Enquanto a maioria dos setores segue a tradicional trajetória onde recém-formados competem por vagas de entrada, o mercado de tecnologia opera na direção oposta: são as empresas que disputam entre si os estudantes ainda nos primeiros anos de faculdade.
"O aluno capacitado, já no primeiro ou segundo ano de curso, está empregado. É muito raro chegar ao final da graduação sem estar trabalhando na área", revela Roberto Nishimura, coordenador da ABRATIC (Associação Brasileira de Tecnologia, Inovação e Comunicação).
Essa realidade, impulsionada pelo deficit de 200 mil profissionais no setor previsto para 2025 segundo a Brasscom (Associação das Empresas de Tecnologia da Informação e Comunicação), impacta não apenas as estratégias de recrutamento, mas todo o modelo de formação profissional.
Formando talentos sob medida
A Brid Soluções, empresa especializada em Business Intelligence (BI) sediada em Londrina (PR) que emprega cerca de 80 colaboradores, identificou esse movimento há quase uma década quando criou a Academia Brid. "Não encontrávamos no mercado profissionais capacitados em BI, uma disciplina que até então não fazia parte da grade curricular de muitas instituições", explica Victor Hugo Martins, sócio da empresa.
O que começou como aulas aos sábados para complementar o currículo universitário evoluiu para um programa estruturado onde estudantes são selecionados diretamente nas faculdades de tecnologia e começam como estagiários, com caminho claro para efetivação.
"Não faz sentido esperar quatro anos para contratar um profissional formado que provavelmente já estará empregado. Preferimos identificar potencial cedo e investir no desenvolvimento alinhado às nossas necessidades específicas", detalha Sthefany Makita, gerente de RH da Brid.
Carreiras aceleradas
A inversão na lógica tradicional do primeiro emprego também está acelerando trajetórias profissionais. Jéssica Tesser, formada em Ciências da Computação, começou na Brid ainda em 2018, quando cursava os últimos anos de faculdade.
"Na universidade, aprendemos os fundamentos. Na academia corporativa, fui exposta diretamente às ferramentas e desafios reais dos clientes", conta Jéssica, que após apenas dois meses de treinamento específico já atuava como trainee em projetos de impacto.
Mais surpreendente ainda é o caso de Jair Carrion, contratado durante o quarto ano de Ciências da Computação.

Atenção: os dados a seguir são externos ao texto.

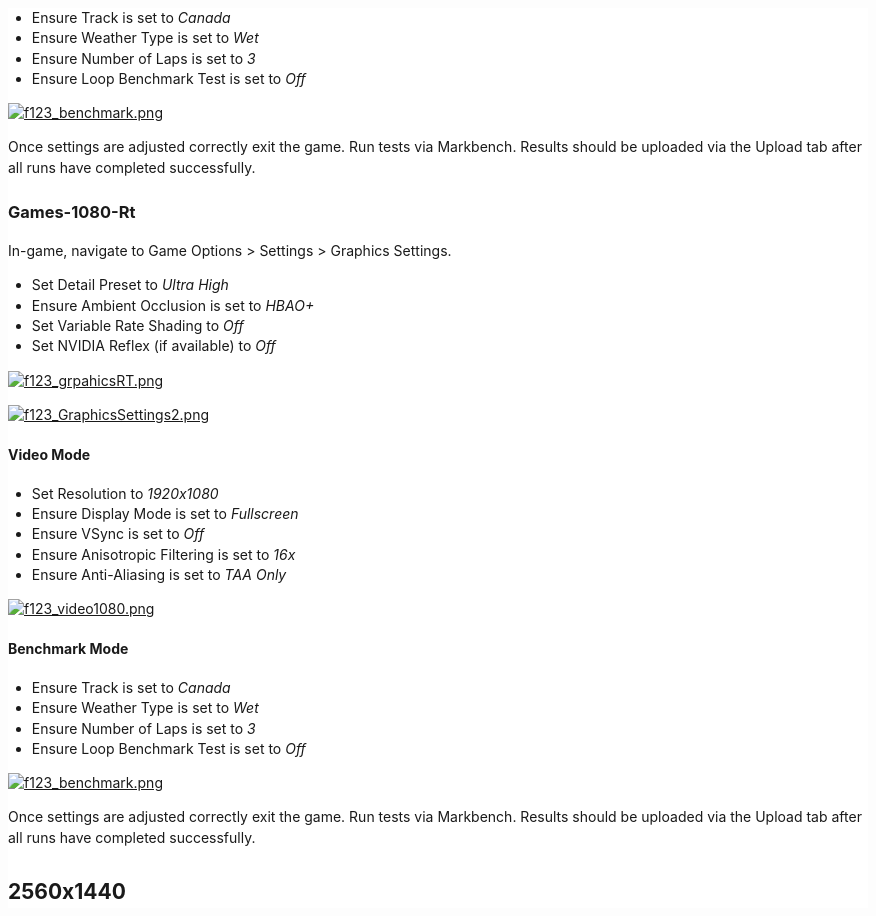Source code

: - Ensure Track is set to *Canada*
- Ensure Weather Type is set to *Wet*
- Ensure Number of Laps is set to *3*
- Ensure Loop Benchmark Test is set to *Off*

[![f123_benchmark.png](https://wiki.floatplaneinfra.com/uploads/images/gallery/2023-08/scaled-1680-/ZaLTd1c2L2wYBnob-f123-benchmark.png)](https://wiki.floatplaneinfra.com/uploads/images/gallery/2023-08/ZaLTd1c2L2wYBnob-f123-benchmark.png)

Once settings are adjusted correctly exit the game. Run tests via Markbench. Results should be uploaded via the Upload tab after all runs have completed successfully.

### Games-1080-Rt

In-game, navigate to Game Options &gt; Settings &gt; Graphics Settings.

- Set Detail Preset to *Ultra High*
- Ensure Ambient Occlusion is set to *HBAO+*
- Set Variable Rate Shading to *Off*
- Set NVIDIA Reflex (if available) to *Off*

[![f123_grpahicsRT.png](https://wiki.floatplaneinfra.com/uploads/images/gallery/2023-08/scaled-1680-/AZFu3ynHZ0i0zSEL-f123-grpahicsrt.png)](https://wiki.floatplaneinfra.com/uploads/images/gallery/2023-08/AZFu3ynHZ0i0zSEL-f123-grpahicsrt.png)

[![f123_GraphicsSettings2.png](https://wiki.floatplaneinfra.com/uploads/images/gallery/2023-08/scaled-1680-/mADcg2uPuEDMccEZ-f123-graphicssettings2.png)](https://wiki.floatplaneinfra.com/uploads/images/gallery/2023-08/mADcg2uPuEDMccEZ-f123-graphicssettings2.png)

#### Video Mode

- Set Resolution to *1920x1080*
- Ensure Display Mode is set to *Fullscreen*
- Ensure VSync is set to *Off*
- Ensure Anisotropic Filtering is set to *16x*
- Ensure Anti-Aliasing is set to *TAA Only*

[![f123_video1080.png](https://wiki.floatplaneinfra.com/uploads/images/gallery/2023-08/scaled-1680-/SKoW97rbl3QpWoQN-f123-video1080.png)](https://wiki.floatplaneinfra.com/uploads/images/gallery/2023-08/SKoW97rbl3QpWoQN-f123-video1080.png)

#### Benchmark Mode

- Ensure Track is set to *Canada*
- Ensure Weather Type is set to *Wet*
- Ensure Number of Laps is set to *3*
- Ensure Loop Benchmark Test is set to *Off*

[![f123_benchmark.png](https://wiki.floatplaneinfra.com/uploads/images/gallery/2023-08/scaled-1680-/XtXWhXW3w7c1n2a9-f123-benchmark.png)](https://wiki.floatplaneinfra.com/uploads/images/gallery/2023-08/XtXWhXW3w7c1n2a9-f123-benchmark.png)

Once settings are adjusted correctly exit the game. Run tests via Markbench. Results should be uploaded via the Upload tab after all runs have completed successfully.

## 2560x1440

Em apenas cinco anos, sua familiaridade com as demandas do mercado o levou a identificar uma oportunidade de negócio e propor a criação da Zyon, startup focada em dados estratégicos para o agronegócio, da qual se tornou sócio.
"Vemos regularmente estudantes que, por entrarem no mercado tão cedo, conquistam posições de liderança ainda na casa dos 20 anos, algo praticamente impensável em outros setores mais tradicionais," atesta Nishimura, coordenador da ABRATIC.
Universidades acompanham o ritmo do mercado
As instituições de ensino estão cientes dessa nova dinâmica e buscam adaptar-se. "Mantemos uma Incubadora de Startup, parcerias com mais de 20 big techs e relacionamento com mais de 50 empresas que participam da nossa Semana Tecnológica", revela o professor Sergio Tanaka, coordenador de cursos de Computação, na Unifil Londrina.
Segundo Tanaka, cuja instituição forma anualmente cerca de 100 alunos em diversas áreas tecnológicas, a colaboração com o setor privado tornou-se essencial: "A Academia Brid é um exemplo a ser seguido, uma ação proativa para qualificar jovens universitários e integrá-los ao mundo corporativo. A demanda por profissionais existe, são muitas oportunidades. Quanto mais as empresas buscarem essa integração com as universidades, maior será a possibilidade de receberem talentos já familiarizados aos processos, linguagens e sistemas específicos às suas áreas de negócios", destaca o coordenador.
Para os estudantes interessados em tecnologia, a mensagem é clara: não esperem a formatura para buscar oportunidades – as empresas já estão de olho em você muito antes disso.